Unlock Massive Concurrency: How Java Virtual Threads Transform Backend Performance

Previously, we introduced Java 21's virtual threads in our Java features column.

Virtual threads are a lightweight concurrency model that dramatically reduces the effort required to build, maintain, and observe high‑throughput applications.

What Is a Virtual Thread?

A virtual thread is a lightweight thread that aims to achieve near‑optimal hardware utilization for each request.

One thread per request style – programs can scale close to the best hardware usage.

In the "one thread per request" model, each HTTP request or SQL transaction runs on its own thread, i.e., request = transaction = thread.

The cost of this model depends on the cost of Java threads. Platform threads are expensive: they require memory for the call stack and about a millisecond to start.

Platform threads store their call stack in memory.

Starting a platform thread costs roughly one millisecond.

Because platform threads are costly, achieving high CPU utilization with them is difficult.

Deep Dive into Coding

To create a virtual thread, use Thread.ofVirtual():

Thread.ofVirtual()
        .name("didispace-virtual-thread")
        .start(runnable);

Tip: To create a platform thread, use Thread.ofPlatform() .

Virtual threads run on top of platform threads. Below is an example that creates ten virtual threads, prints their names, sleeps, and joins them.

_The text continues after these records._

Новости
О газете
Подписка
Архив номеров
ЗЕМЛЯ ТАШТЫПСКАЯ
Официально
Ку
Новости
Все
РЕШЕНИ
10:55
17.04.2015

var threads = IntStream.range(0, 10)
    .mapToObj(i -> Thread.ofVirtual().unstarted(() -> {
        System.out.println(Thread.currentThread().getName());
        try { Thread.sleep(10); } catch (InterruptedException e) {}
        System.out.println(Thread.currentThread().getName());
    }))
    .toList();
threads.forEach(Thread::start);
threads.forEach(t -> { try { t.join(); } catch (InterruptedException e) {} });

When a virtual thread blocks, its stack moves from the platform thread to the heap, freeing the platform thread to run other virtual threads. Unblocking moves the stack back, possibly to a different platform thread. This makes blocking virtual threads much cheaper than blocking platform threads.

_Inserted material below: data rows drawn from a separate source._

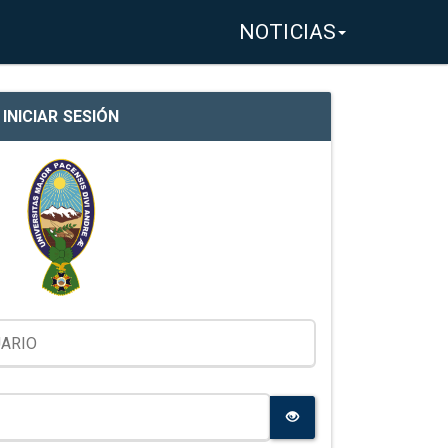
NOTICIAS
INICIAR SESIÓN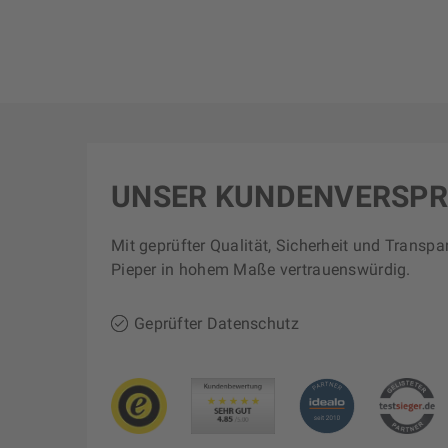
UNSER KUNDENVERSP
Mit geprüfter Qualität, Sicherheit und Transpa
Pieper in hohem Maße vertrauenswürdig.
Geprüfter Datenschutz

All JDK blocking operations—IO, synchronization, and Thread.sleep —have been refactored to take advantage of virtual threads.

How Many Platform Threads Are Needed?

Experiments show that a small number of platform threads can service many virtual threads. For example, 5 virtual threads used 3 platform threads (2 ms), 10 virtual threads still used 3 platform threads (4 ms), 100 virtual threads used 7 platform threads, and even 1 000 000 virtual threads ran with only 8 platform threads in under a second.

Launching Ten Million Virtual Threads

On an old laptop, launching ten million virtual threads completed in under 7 seconds, demonstrating the scalability of this model.

Virtual threads enable Java applications to achieve high concurrency with minimal code changes and dramatically lower resource consumption.